Mr.Milner-Gibson was also put forward to the same end, and after Parliament met, in February 1863, Mr.Disraeli gave the Government a sharp lashing for sending one or two Ministers into the country in the recess to announce that the Southern States would be recognised, and then putting forward the President of the Board of Trade (Milner-Gibson) to attack the Southern States and the pestilent institution of slavery.

Mr.Gladstone's speech at Newcastle, coming as it did from the Chancellor of the Exchequer, after the close of a session during which everybody knew that the Emperor of the French had been urging upon England the recognition of the Confederate States, and that Mr.Mason had been in active correspondence on that subject with Lord Russell, was taken at Newcastle, and throughout the country, to mean that the recognition was imminent.

Mr.Gladstone even went so far as to say he rather rejoiced that the Confederates had not been able to hold Maryland, as that might have made them aggressive, and so made a settlement more difficult, it being, he said, as certain as anything in the future could be that the South must succeed in separating itself from the Union.

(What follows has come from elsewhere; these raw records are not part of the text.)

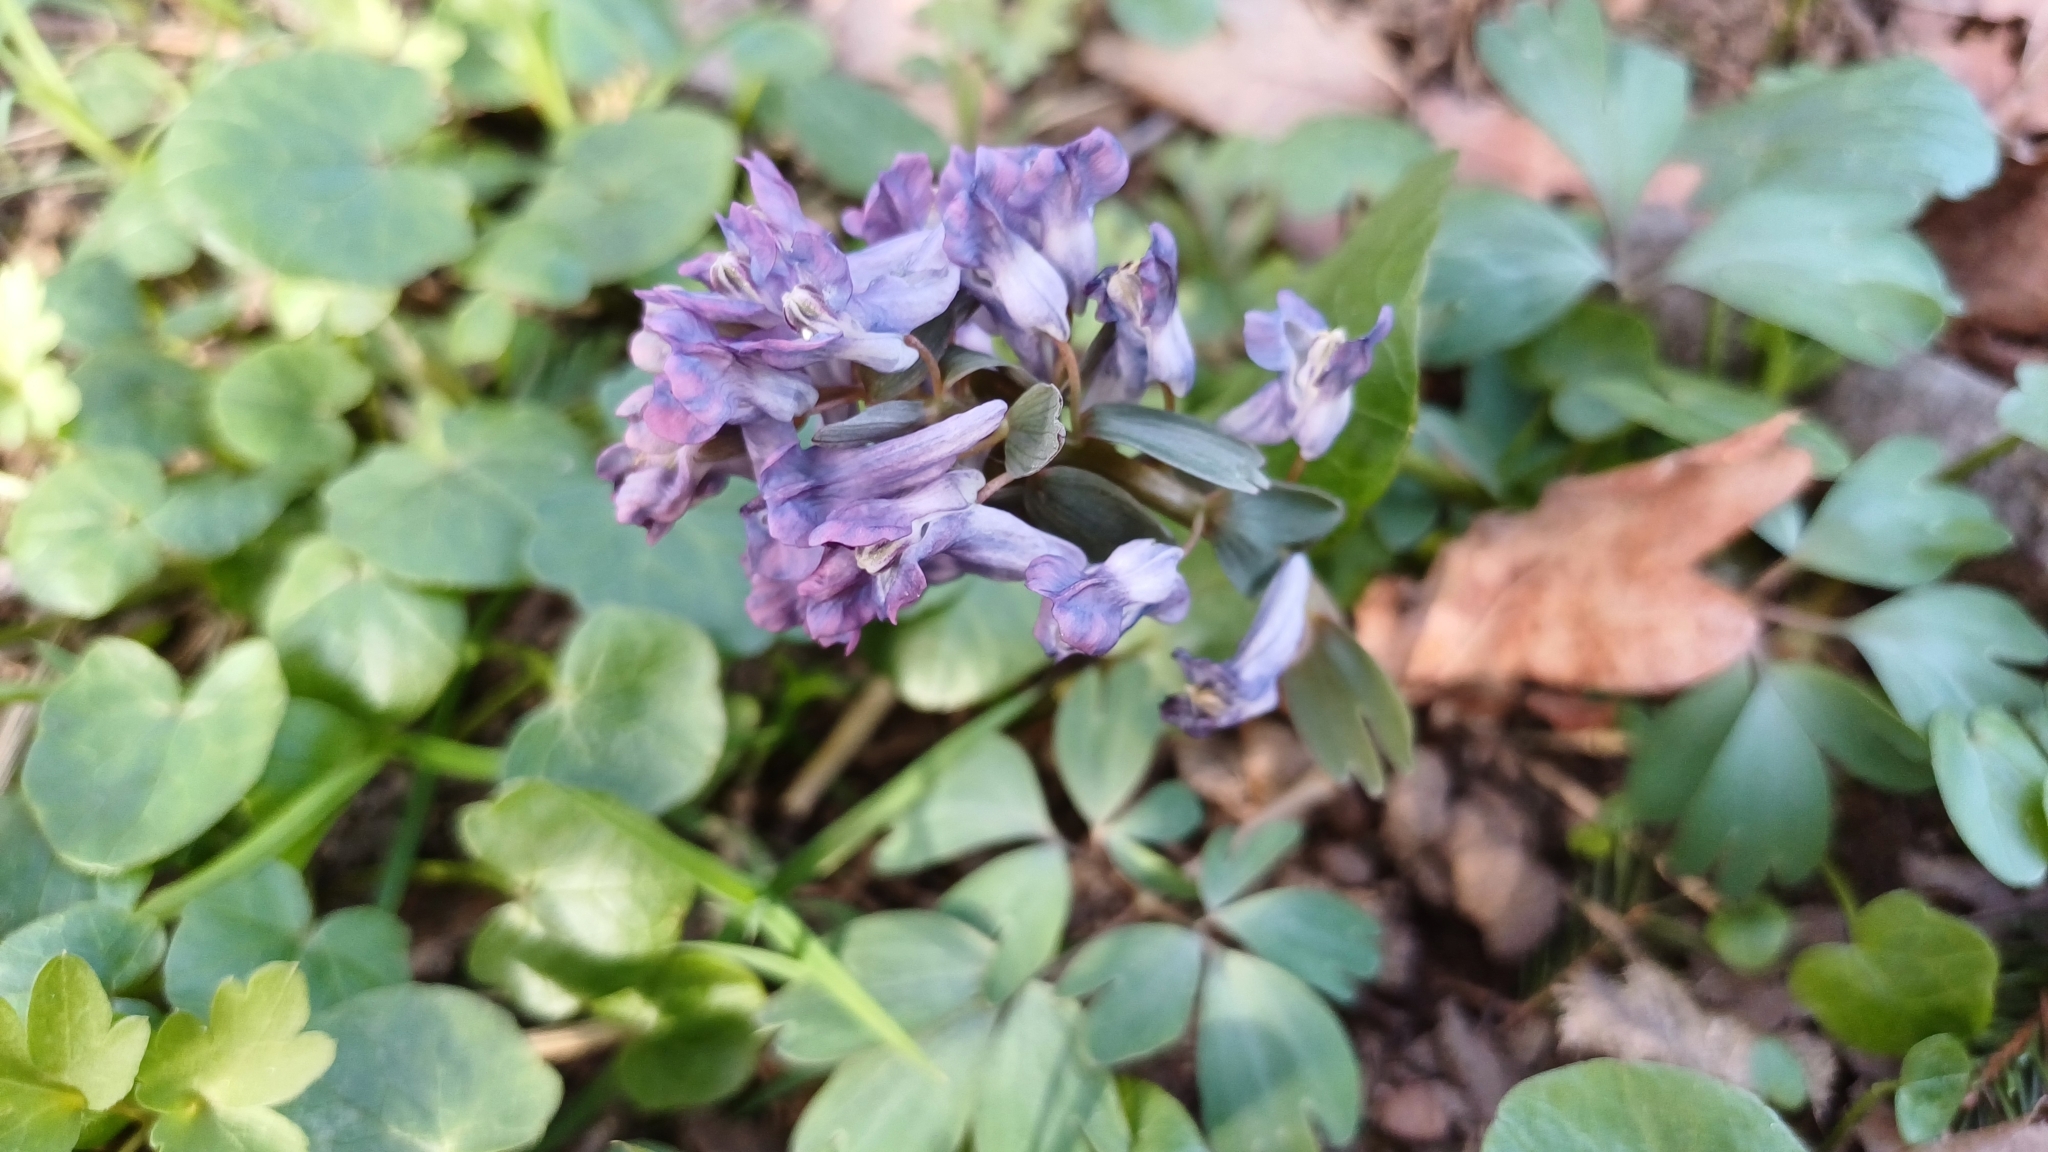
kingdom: Plantae
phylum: Tracheophyta
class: Magnoliopsida
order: Ranunculales
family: Papaveraceae
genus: Corydalis
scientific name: Corydalis solida
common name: Bird-in-a-bush
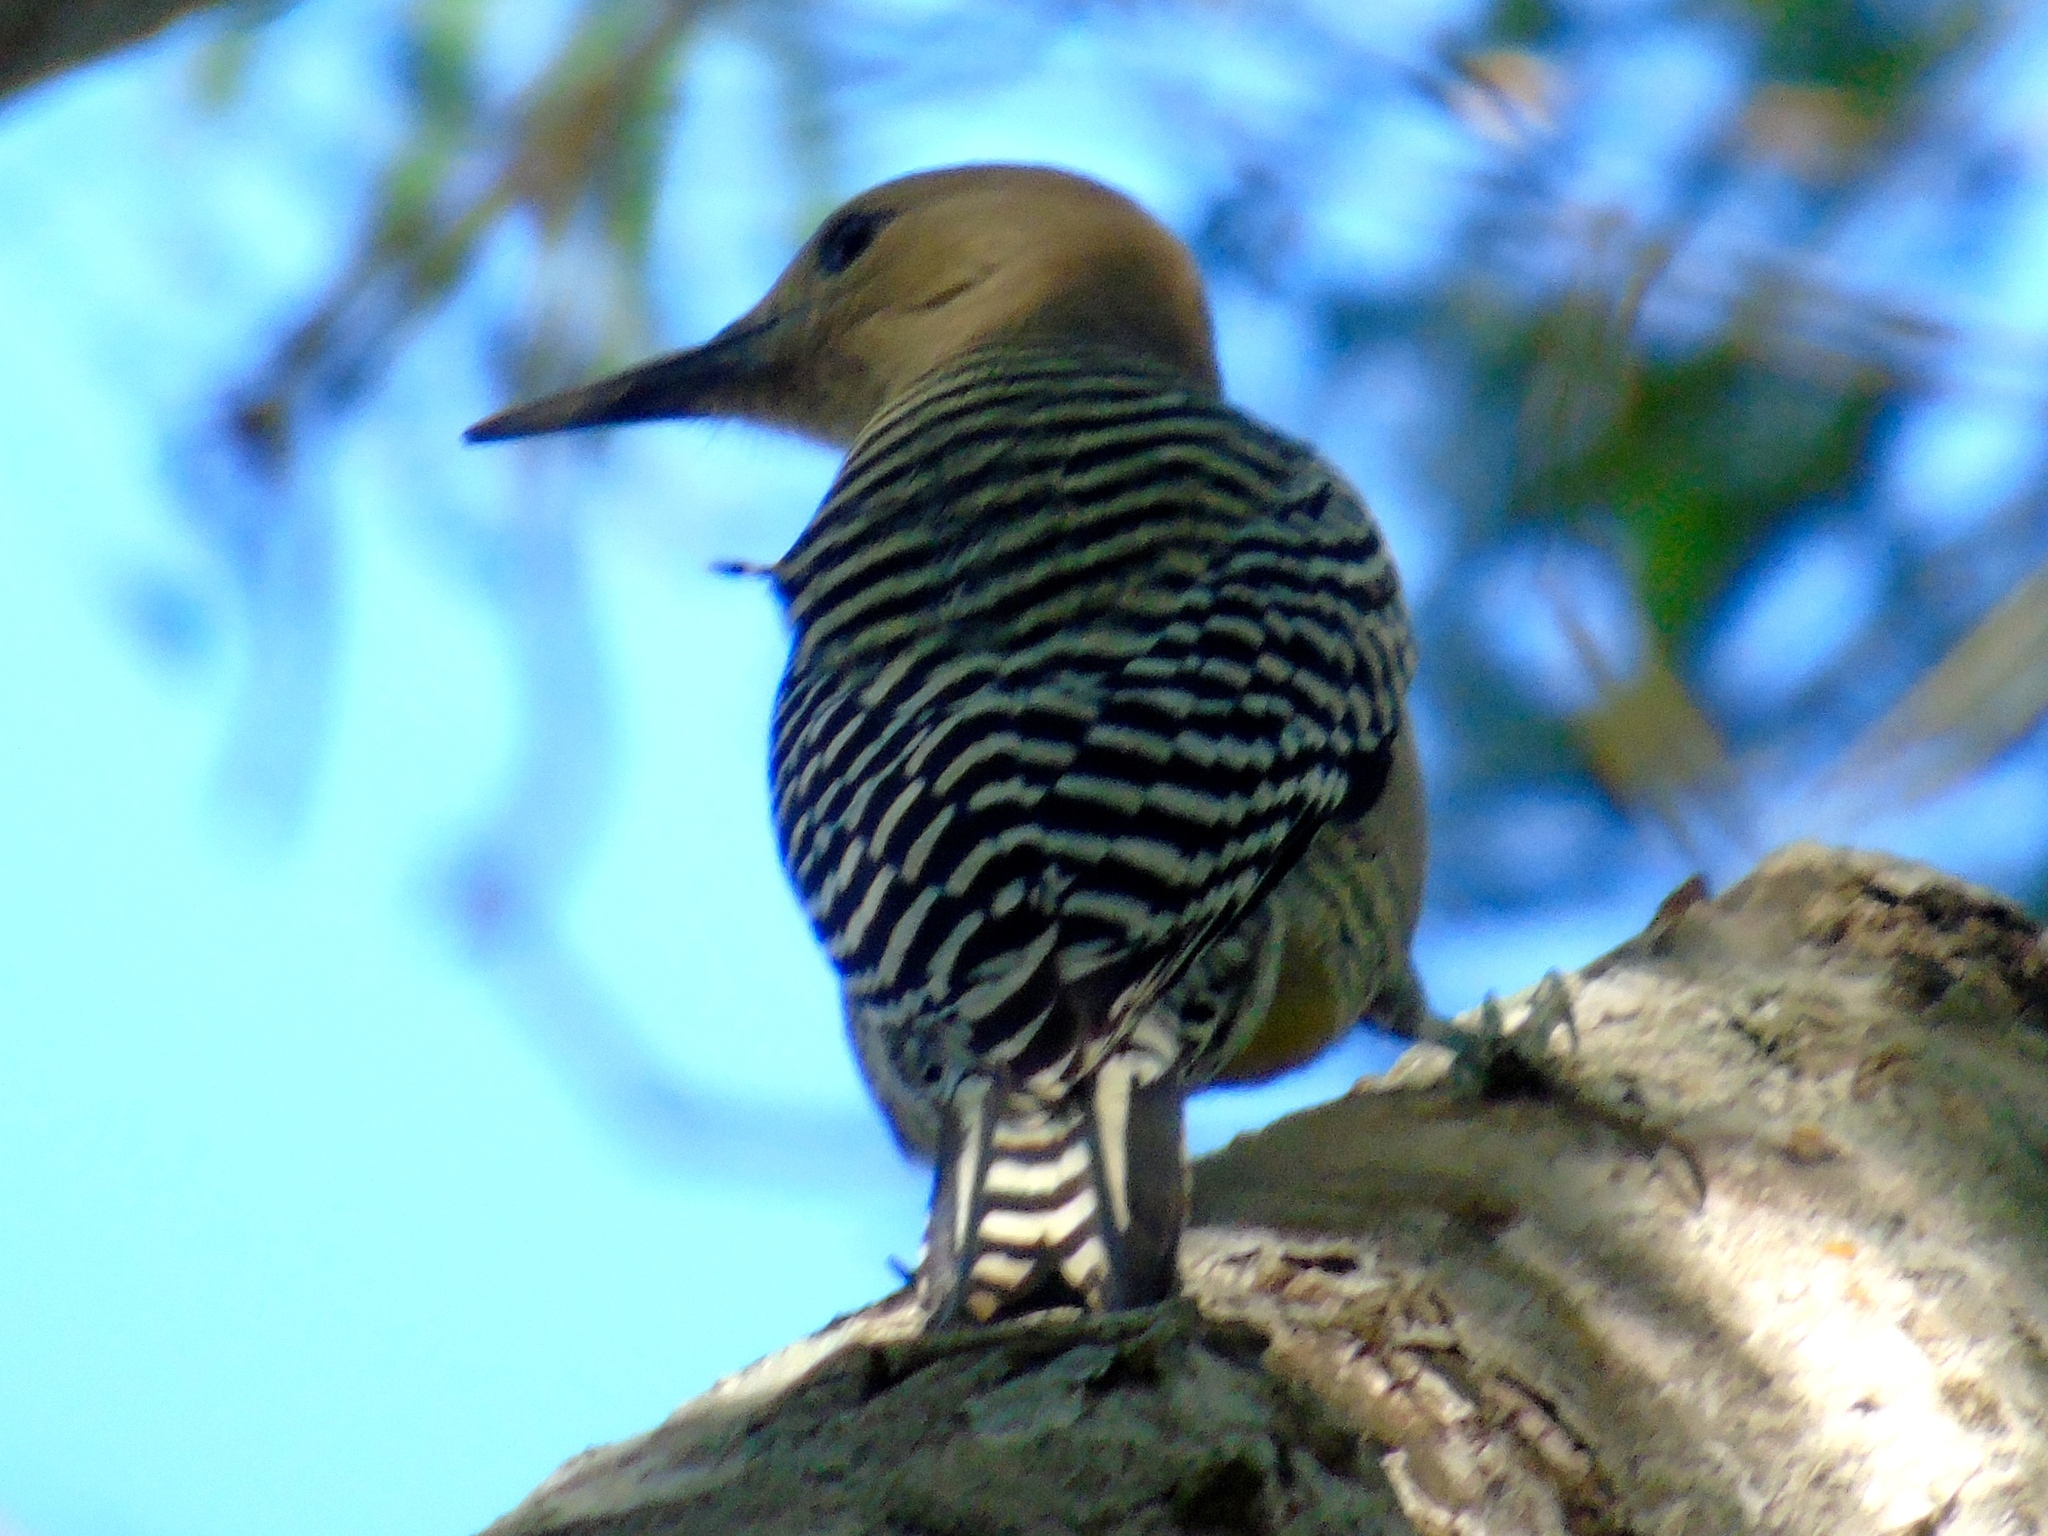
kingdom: Animalia
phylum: Chordata
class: Aves
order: Piciformes
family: Picidae
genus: Melanerpes
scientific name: Melanerpes uropygialis
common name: Gila woodpecker
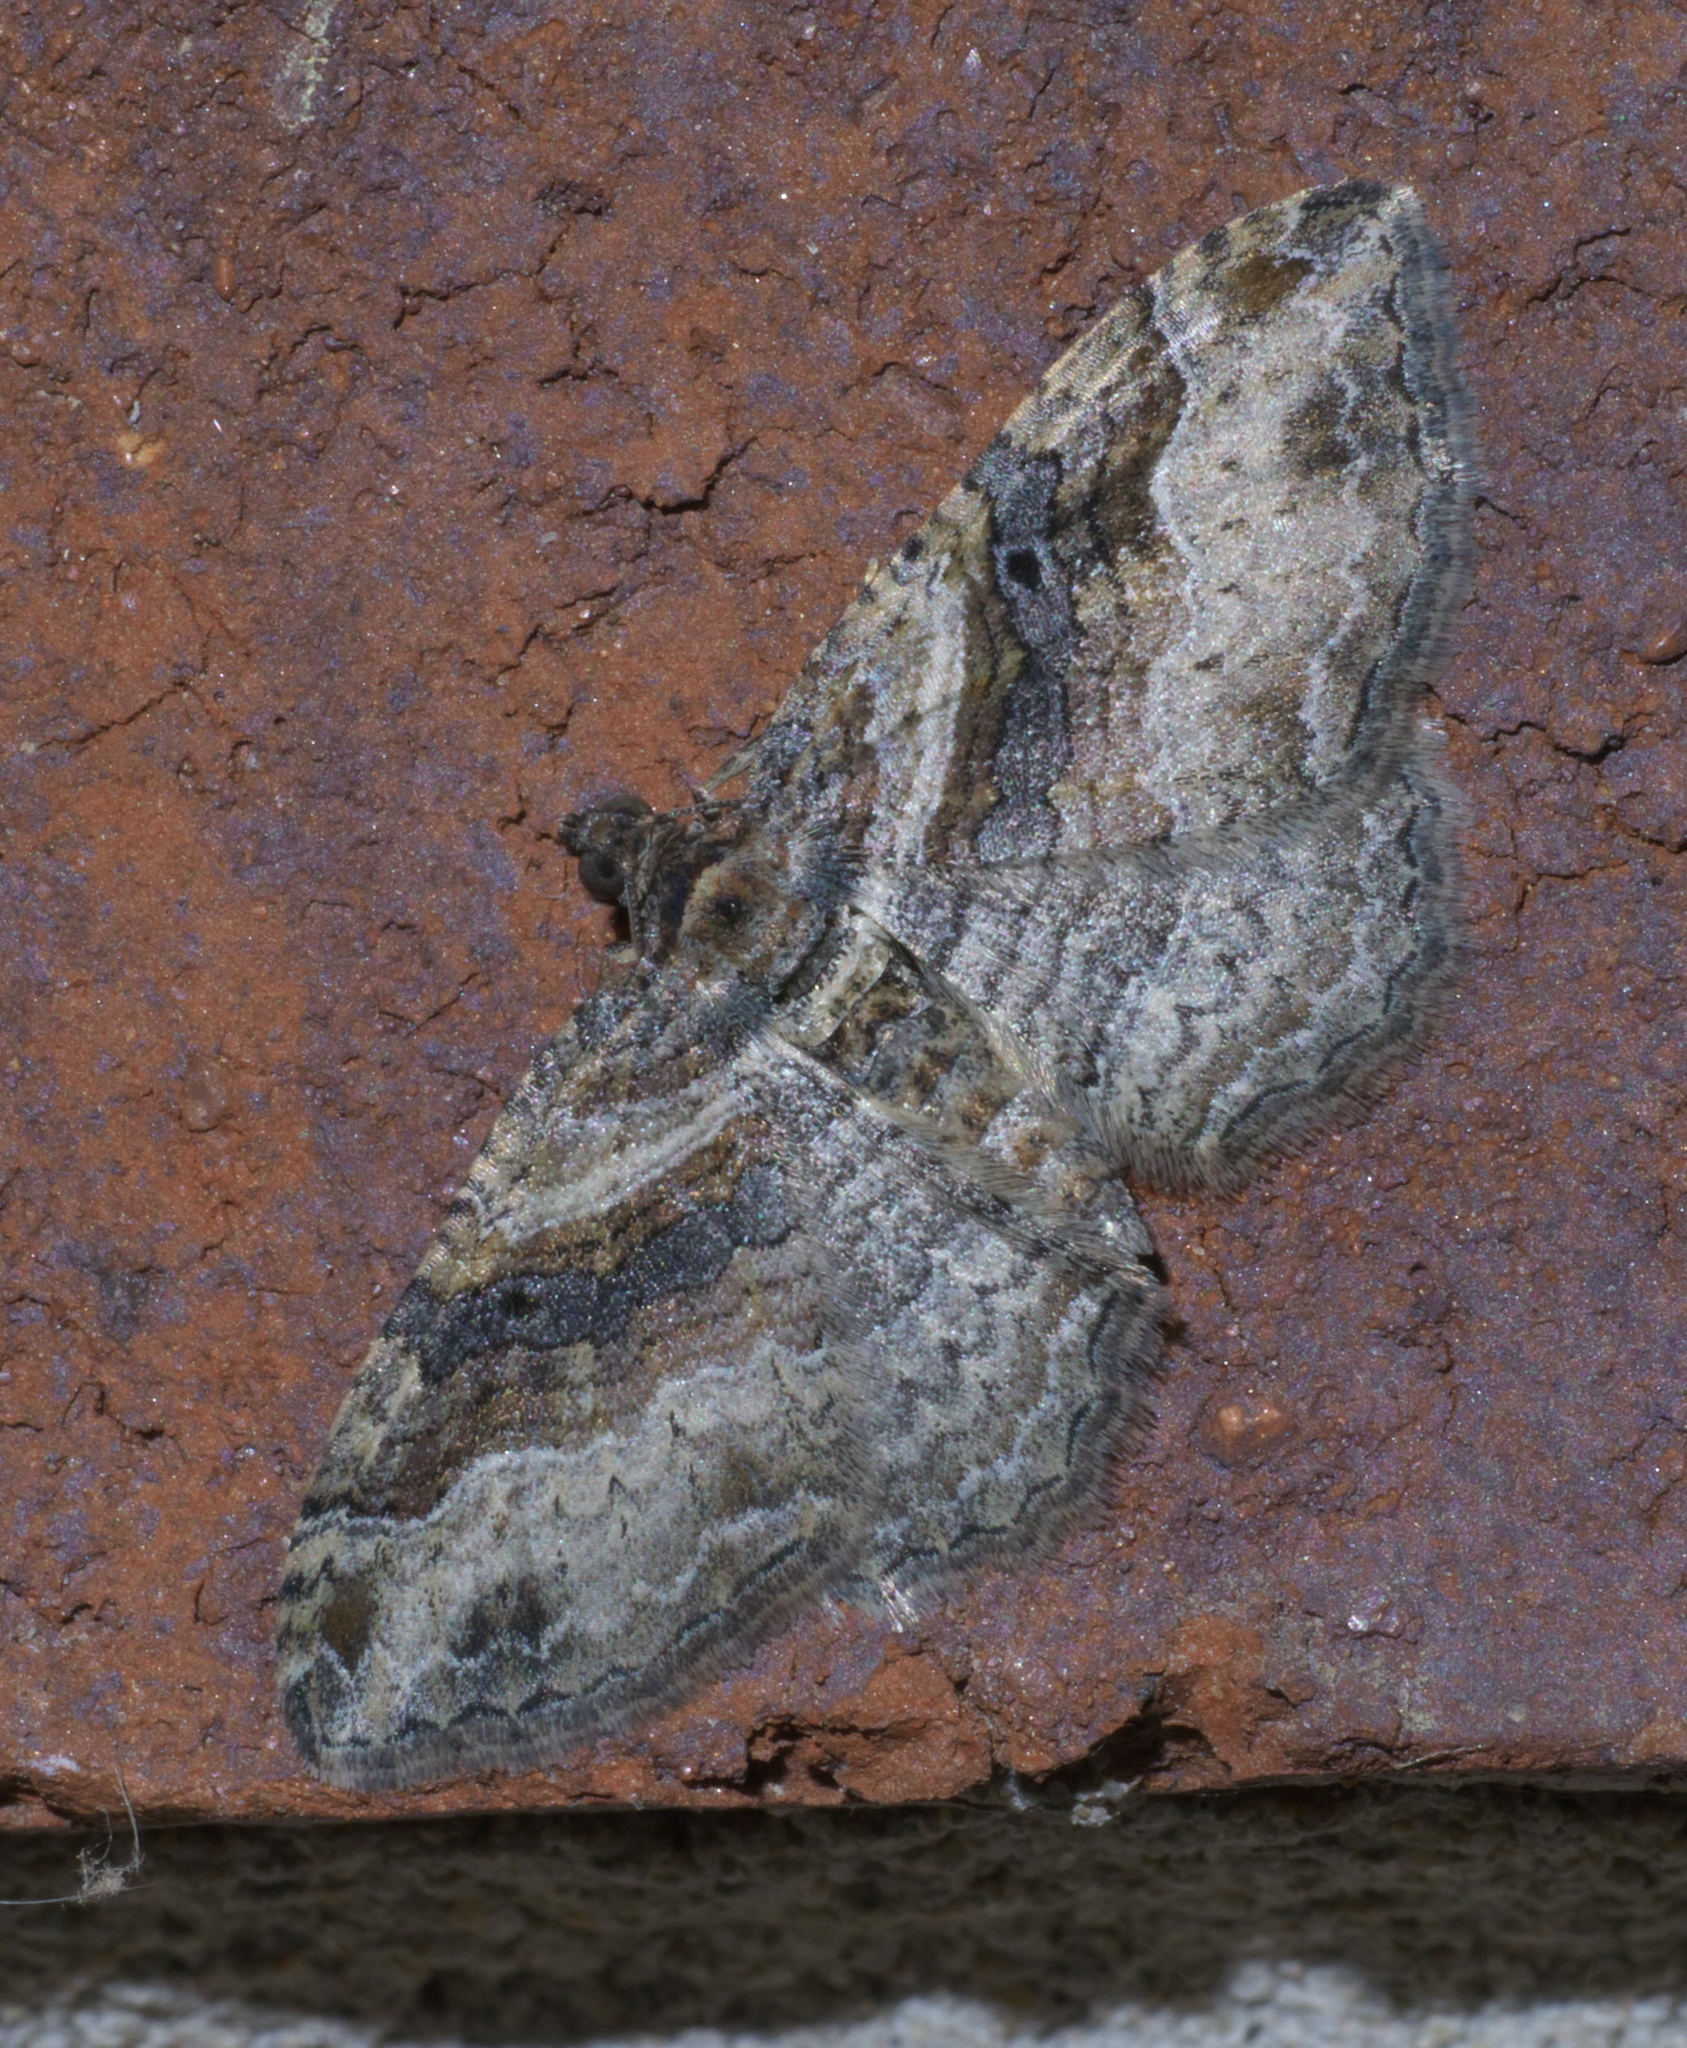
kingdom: Animalia
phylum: Arthropoda
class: Insecta
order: Lepidoptera
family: Geometridae
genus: Costaconvexa
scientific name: Costaconvexa centrostrigaria
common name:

This remark about Maryland distinctly indicated consultation as to what limits and boundaries between the South and the North should be recognised in the recognition, and on that account, it seems, was particularly resented by Earl Russell as well as by Lord Palmerston.
Sir George Cornewall Lewis's speech of October 17, 1862, was a most skilful and masterly attempt to protect the Cabinet against the consequences of what the _Times_, on the 9th of October, had treated as the "indiscretion or treason" of his colleague.